Five years later, Abe's smile is back. There is a spring in his step and he has announced himself a changed man who deserves another chance.
If the opinion polls are correct and the Liberal Democratic Party's return as the largest party after Sunday's general election, 58-year-old Abe will have that opportunity.
Abe is so confident of the outcome that he has dismissed the suggestion that he form a "grand coalition" with the ruling Democratic Party of Japan in order to get the country back on its feet.
He has even announced that he plans to travel to Washington in January for meetings with US President Barack Obama, with the issue of China's rising influence top of the agenda.
Some might see such pronouncements as evidence of overconfidence, others as simple pragmatism in the face of a foregone conclusion.
Either way, it remains to be seen whether Abe has learned much from his first stint in charge of Japan.
"The actions he took in 2006 and 2007 were different to his own political convictions and he was forced at that time to be pragmatic in his dealings with China because relations with Beijing were in a poor state," said Jun Okumura, an analyst with the Eurasia Group.
Abe - a natural foreign policy hawk - was effectively left to smooth feathers that had been ruffled by his popular predecessor, Junichiro Koizumi.
"This time around, I think that Mr Abe will be more able to implement his own political beliefs -- and that means he will be showing a more nationalistic side," said Okumura.
That is unlikely to go as far as announcing development of the disputed Diaoyu/Senkaku islands, however, as the LDP is in coalition with the New Komeito Party, which is fiercely opposed to Japan developing its military forces or capabilities.
Many candidates are underlining their commitment to protecting Japan's territorial integrity.
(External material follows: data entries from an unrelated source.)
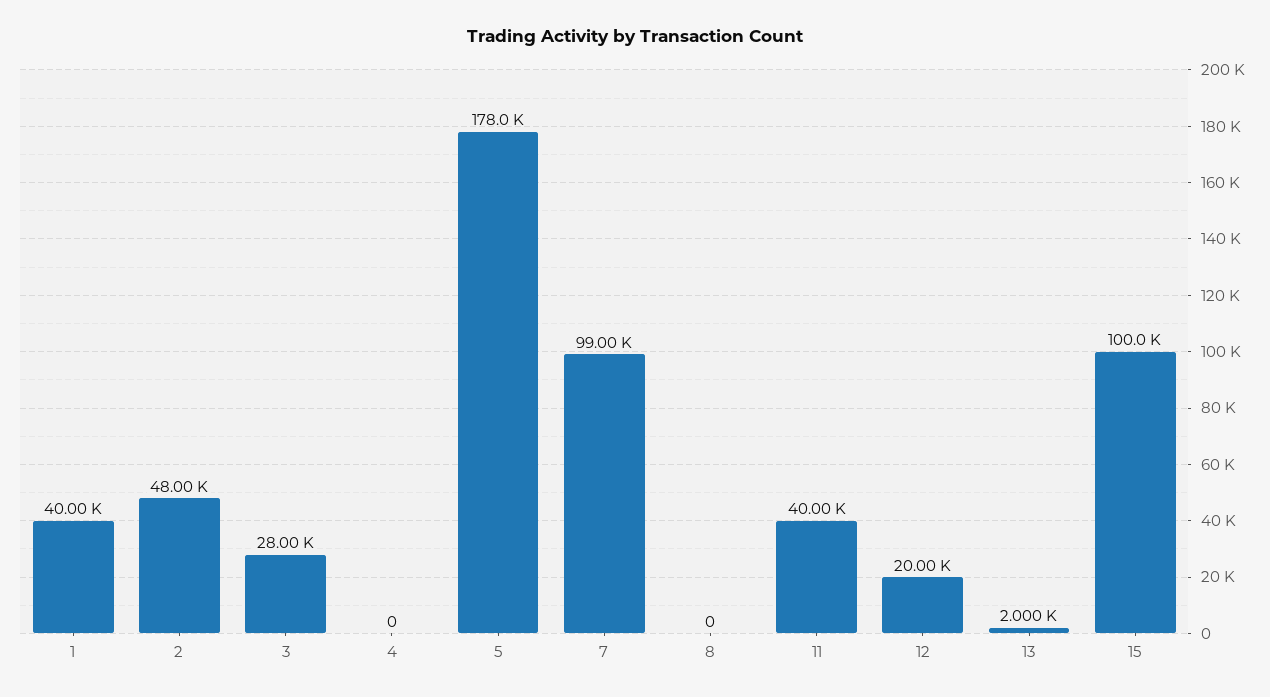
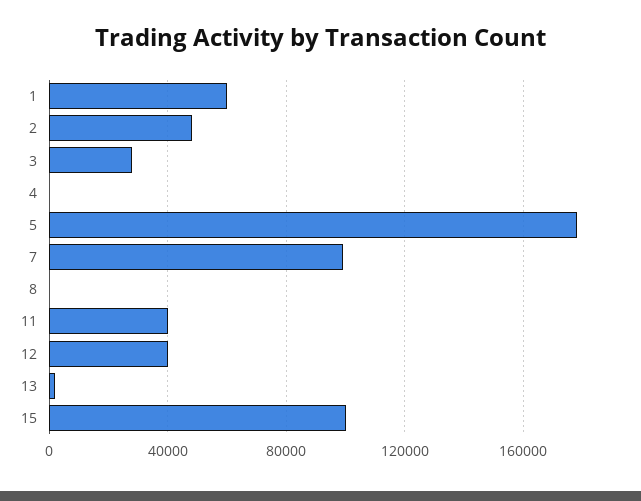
  {
-   "1": 40000,
+   "1": 60000,
    "2": 48000,
    "3": 28000,
    "4": 0,
    "5": 178000,
    "7": 99000,
    "8": 0,
    "11": 40000,
-   "12": 20000,
+   "12": 40000,
    "13": 2000,
    "15": 100000
  }

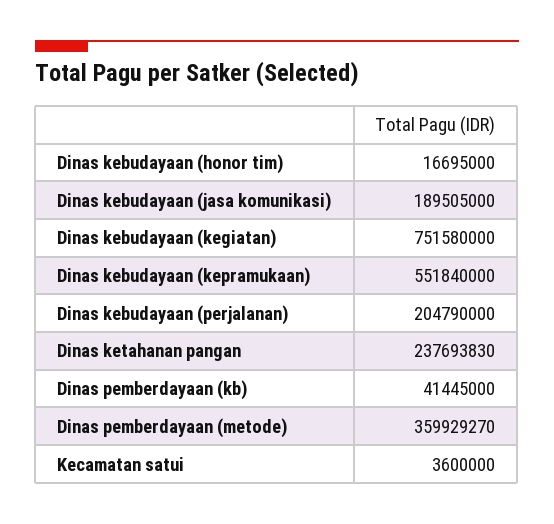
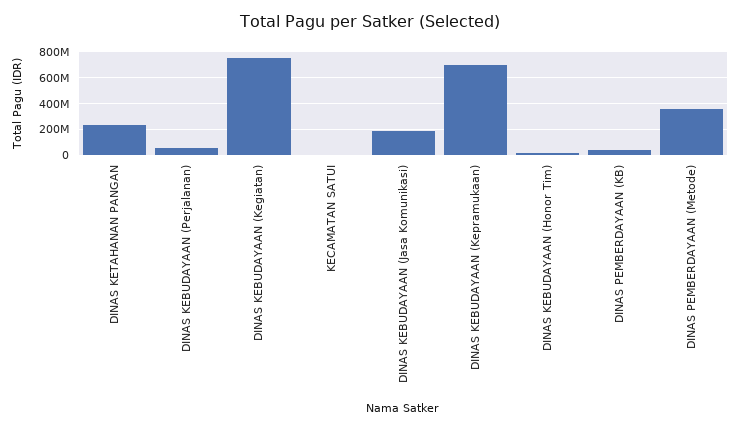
  {
    "Dinas kebudayaan (honor tim)": 16695000,
    "Dinas kebudayaan (jasa komunikasi)": 189505000,
    "Dinas kebudayaan (kegiatan)": 751580000,
-   "Dinas kebudayaan (kepramukaan)": 551840000,
+   "Dinas kebudayaan (kepramukaan)": 700000000,
-   "Dinas kebudayaan (perjalanan)": 204790000,
+   "Dinas kebudayaan (perjalanan)": 50000000,
    "Dinas ketahanan pangan": 237693830,
    "Dinas pemberdayaan (kb)": 41445000,
    "Dinas pemberdayaan (metode)": 359929270,
    "Kecamatan satui": 3600000
  }

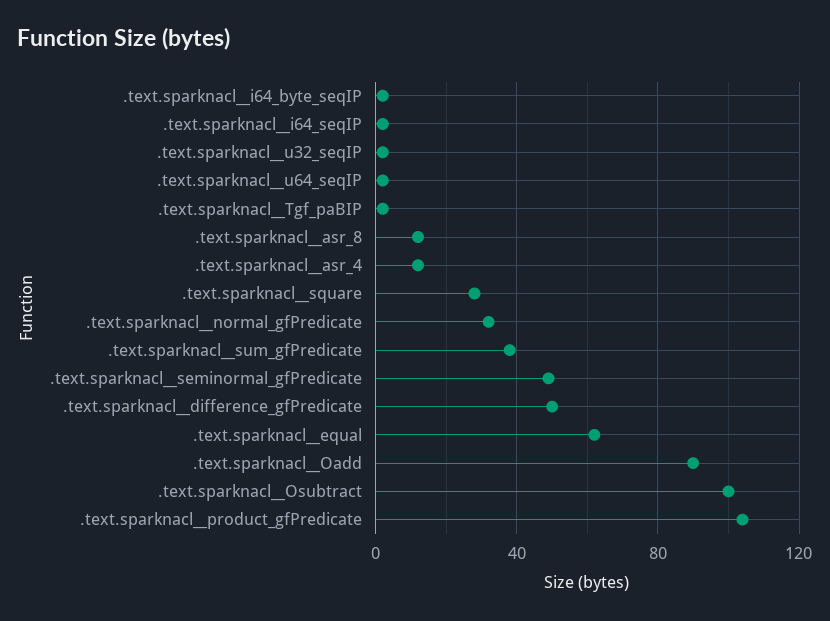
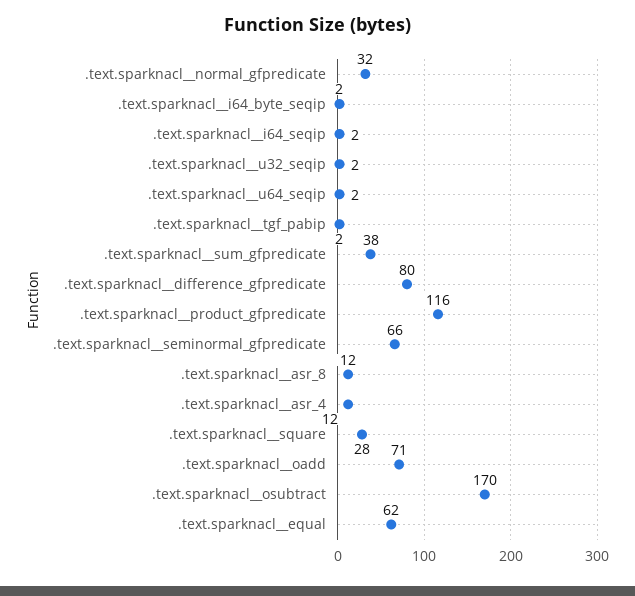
  {
    ".text.sparknacl__i64_byte_seqIP": 2,
    ".text.sparknacl__i64_seqIP": 2,
    ".text.sparknacl__u32_seqIP": 2,
    ".text.sparknacl__u64_seqIP": 2,
    ".text.sparknacl__Tgf_paBIP": 2,
    ".text.sparknacl__asr_8": 12,
    ".text.sparknacl__asr_4": 12,
    ".text.sparknacl__square": 28,
    ".text.sparknacl__normal_gfPredicate": 32,
    ".text.sparknacl__sum_gfPredicate": 38,
-   ".text.sparknacl__seminormal_gfPredicate": 50,
+   ".text.sparknacl__seminormal_gfPredicate": 66,
-   ".text.sparknacl__difference_gfPredicate": 50,
+   ".text.sparknacl__difference_gfPredicate": 80,
    ".text.sparknacl__equal": 62,
-   ".text.sparknacl__Oadd": 90,
+   ".text.sparknacl__Oadd": 71,
-   ".text.sparknacl__Osubtract": 100,
+   ".text.sparknacl__Osubtract": 170,
-   ".text.sparknacl__product_gfPredicate": 105
+   ".text.sparknacl__product_gfPredicate": 116
  }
They may not be citing the disputed islands by name, but that is what they are referring to - because that is "an easy issue with which to win support from the voters", said Go Ito, a professor of politics at Tokyo's Meiji University.
He believes the likely return to power of Abe is as much a sign of disappointment in the current regime as a vote of confidence in a man whose performance was less than stellar the last time.
"People feel that the LDP may not be the only option for their vote, but they're probably the most reliable of the parties that are on offer," he said.